Budget 2013: Cuts, giveaways and grim forecasts

George OsborneImage source, Getty Images

First the cuts. Next the giveaways. Then the grim economic forecasts.

Today, all but the lucky cabinet ministers with ring-fenced departments have just learnt that their budgets are to be cut again.

Tomorrow the chancellor will use his Budget to spell out how the money saved - £2.5bn over the next two years - will be spent, and reveal another set of miserable economic forecasts which one senior minister told me will be "extremely bracing".

George Osborne has promised that he will help people who "want to work hard and get on, own their own home and save for their retirement".

So, standby for a boost to house-building or, rather, yet another government attempt to stimulate the construction sector, which shrank by almost 8% last year.
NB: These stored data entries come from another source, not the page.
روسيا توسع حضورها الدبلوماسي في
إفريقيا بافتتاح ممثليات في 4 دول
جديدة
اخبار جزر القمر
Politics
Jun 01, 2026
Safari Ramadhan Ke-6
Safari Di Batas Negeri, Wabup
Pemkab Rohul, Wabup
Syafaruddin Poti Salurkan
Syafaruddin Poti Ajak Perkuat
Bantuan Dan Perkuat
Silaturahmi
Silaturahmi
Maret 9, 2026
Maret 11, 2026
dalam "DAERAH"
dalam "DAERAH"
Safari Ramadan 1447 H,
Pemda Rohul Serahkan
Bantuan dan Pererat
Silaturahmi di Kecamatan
The government looks likely to extend its NewBuy, external scheme to help people with small deposits buy newly built homes.

'Beer tax'

The chancellor has already quietly raised some money from the reform of the state second pensions, which will see some employers and employees paying more national insurance.

That cash could be used to pay for a tax cut - perhaps a further increase in the tax-free allowance to reach the Lib Dems manifesto target of £10,000 or the postponement, again, of planned increases in petrol duty.
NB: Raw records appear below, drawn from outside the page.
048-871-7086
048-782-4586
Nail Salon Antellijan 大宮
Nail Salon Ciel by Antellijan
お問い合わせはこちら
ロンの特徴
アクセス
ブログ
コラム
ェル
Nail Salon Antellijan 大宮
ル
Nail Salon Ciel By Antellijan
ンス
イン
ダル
A year ago what became labelled as an "omnishambles" Budget levied new taxes on pasties and caravans. George Osborne has been looking at securing the headlines this year by scrapping a much hated tax: the so-called "beer tax" - the automatic 2% increase above inflation in alcohol duty - which both the Sun and the Sunday People have campaigned to see the back of.

If George Osborne is to freeze beer tax, he will feel under pressure to increase taxes on cheap but strong alcoholic drinks to show that the government has not abandoned David Cameron's campaign to crack down on cheap booze.
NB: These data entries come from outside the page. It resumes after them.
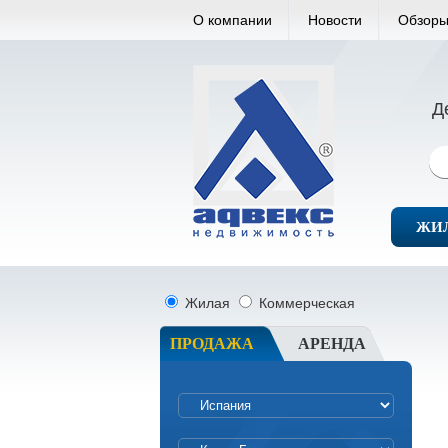
О компании
Новости
Обзоры
Д
ЖИ
Жилая
Коммерческая
ПРОДАЖА
АРЕНДА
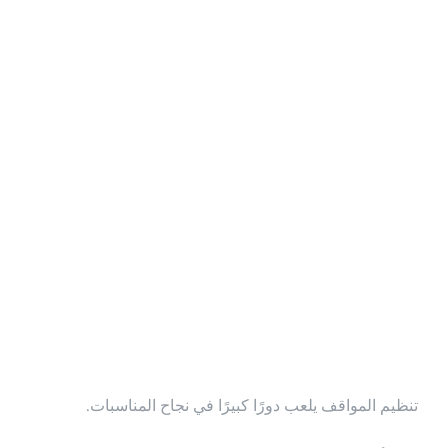
أهمية تنظيم
مواقف
السيارات في
الحفلات
تنظيم المواقف يلعب دورًا كبيرًا في نجاح المناسبات.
All these relatively minor measures are likely to be overshadowed by yet another downgrading of the official economic forecasts by the Office for Budget Responsibility which is likely to predict lower growth and higher borrowing in the years to come.

After the next election, if not before, that will guarantee that there will be further steep tax increases or eye-watering spending cuts - a political choice the chancellor will want to highlight tomorrow in order to put his shadow, Ed Balls, on the spot to spell out what Labour would do.